**SHORT PROBLEM:** Can you rewrite the lines below, changing each "city" to "town" and leaving the rest as it is? Omit the pictures from your answer.

Raw records:

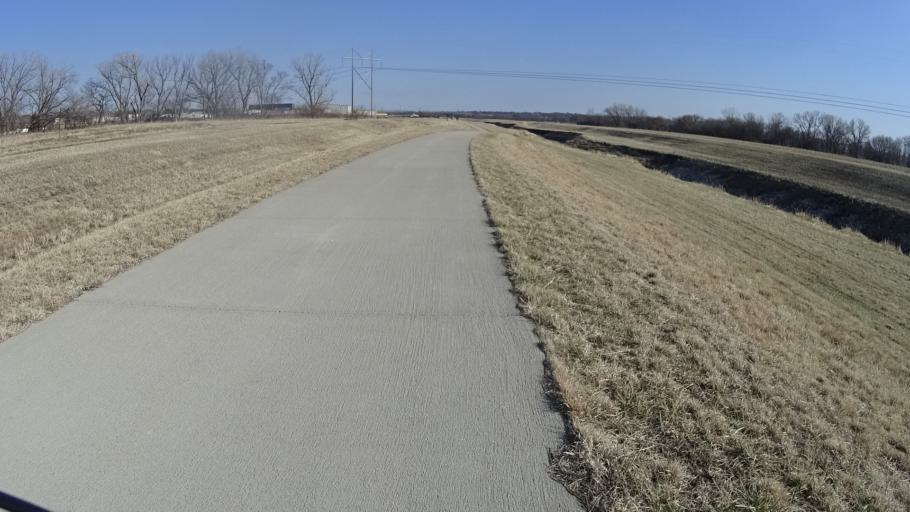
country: US
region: Nebraska
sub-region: Sarpy County
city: Papillion
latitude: 41.1703
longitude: -96.0756
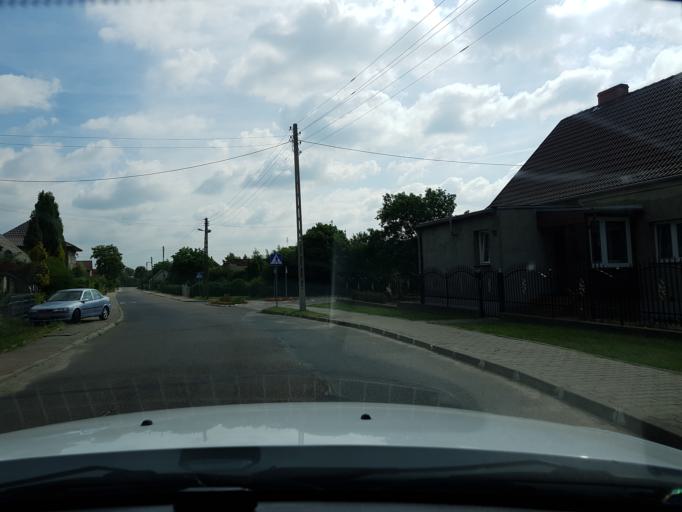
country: PL
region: West Pomeranian Voivodeship
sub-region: Powiat gryfinski
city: Banie
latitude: 53.1278
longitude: 14.6077
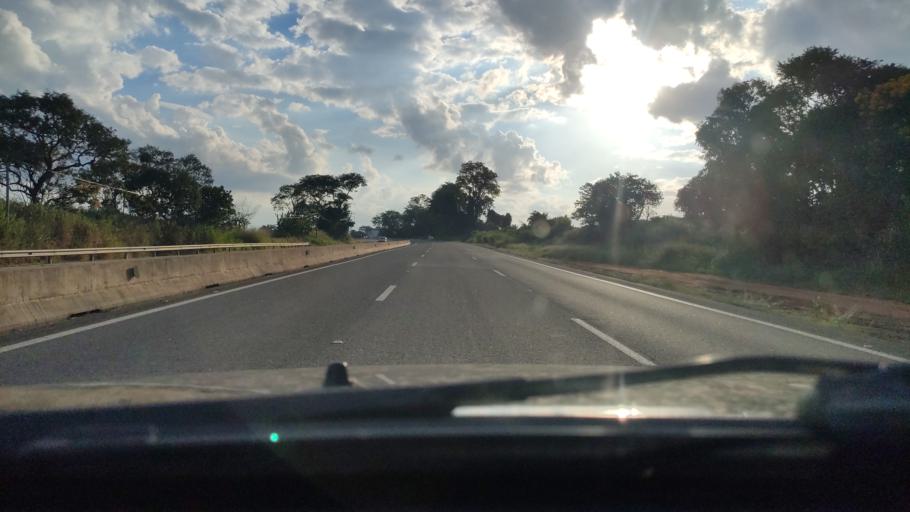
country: BR
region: Sao Paulo
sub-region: Mogi-Mirim
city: Mogi Mirim
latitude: -22.4506
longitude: -47.0805
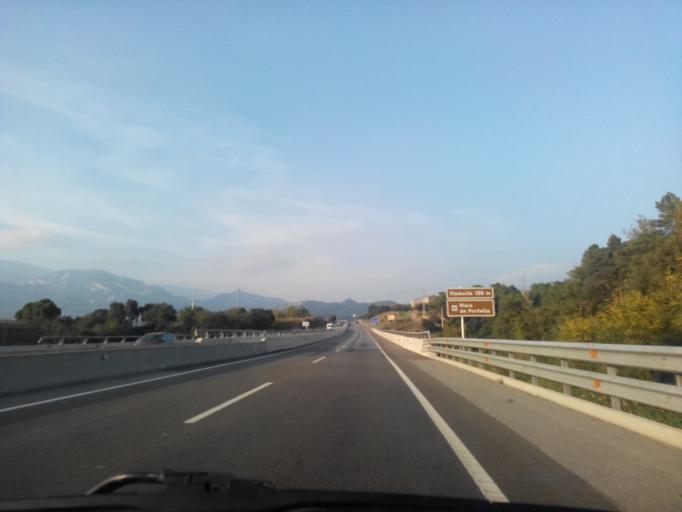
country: ES
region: Catalonia
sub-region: Provincia de Barcelona
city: Gironella
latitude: 42.0583
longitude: 1.8757
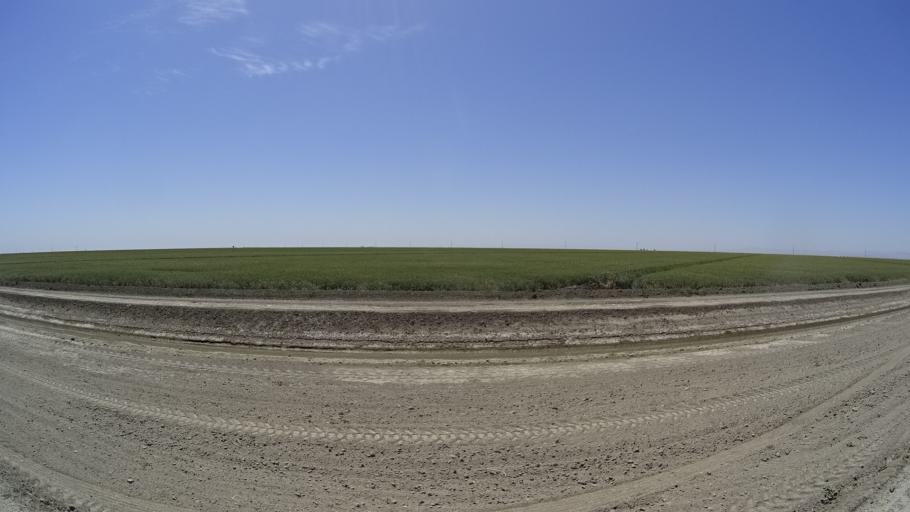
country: US
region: California
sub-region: Kings County
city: Corcoran
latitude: 36.1233
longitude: -119.6884
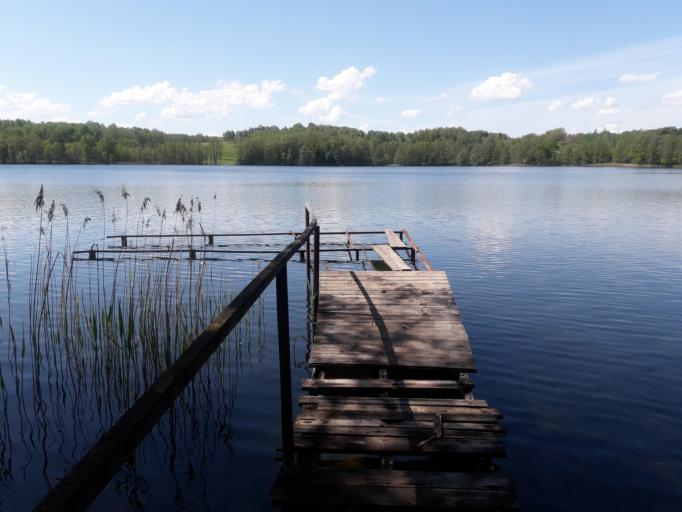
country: LT
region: Alytaus apskritis
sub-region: Alytaus rajonas
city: Daugai
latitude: 54.3839
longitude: 24.2912
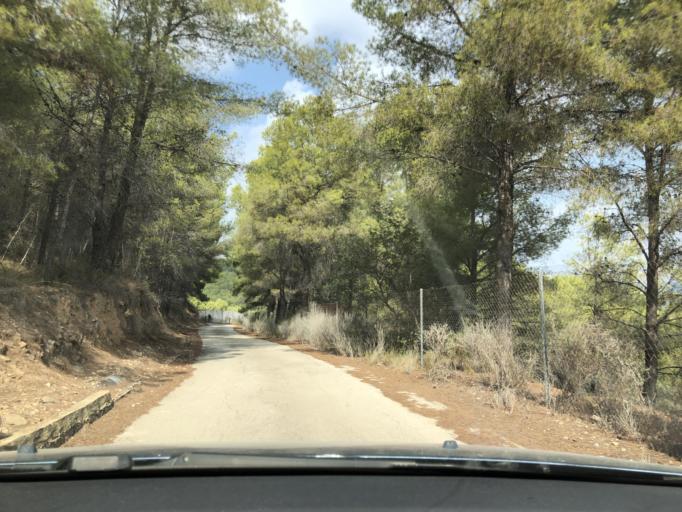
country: ES
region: Valencia
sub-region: Provincia de Alicante
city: Callosa d'En Sarria
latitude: 38.6346
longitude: -0.1073
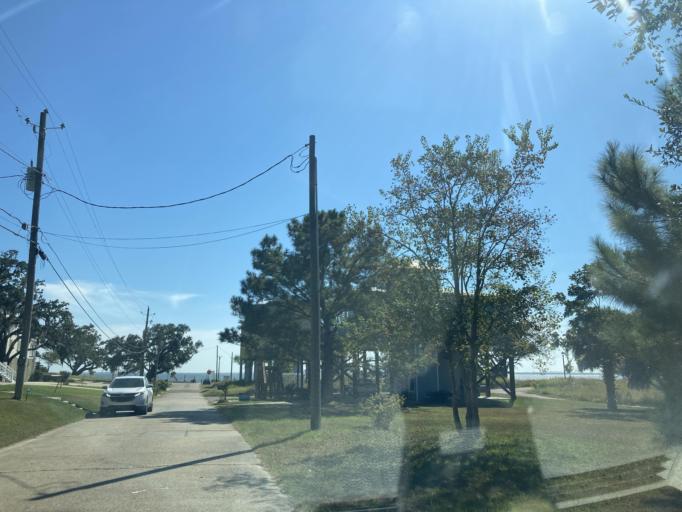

**EXPECTED OUTPUT:**
country: US
region: Nebraska
sub-region: Sarpy County
town: Papillion
latitude: 41.1703
longitude: -96.0756
country: PL
region: West Pomeranian Voivodeship
sub-region: Powiat gryfinski
town: Banie
latitude: 53.1278
longitude: 14.6077
country: BR
region: Sao Paulo
sub-region: Mogi-Mirim
town: Mogi Mirim
latitude: -22.4506
longitude: -47.0805
country: ES
region: Catalonia
sub-region: Provincia de Barcelona
town: Gironella
latitude: 42.0583
longitude: 1.8757
country: US
region: California
sub-region: Kings County
town: Corcoran
latitude: 36.1233
longitude: -119.6884
country: LT
region: Alytaus apskritis
sub-region: Alytaus rajonas
town: Daugai
latitude: 54.3839
longitude: 24.2912
country: ES
region: Valencia
sub-region: Provincia de Alicante
town: Callosa d'En Sarria
latitude: 38.6346
longitude: -0.1073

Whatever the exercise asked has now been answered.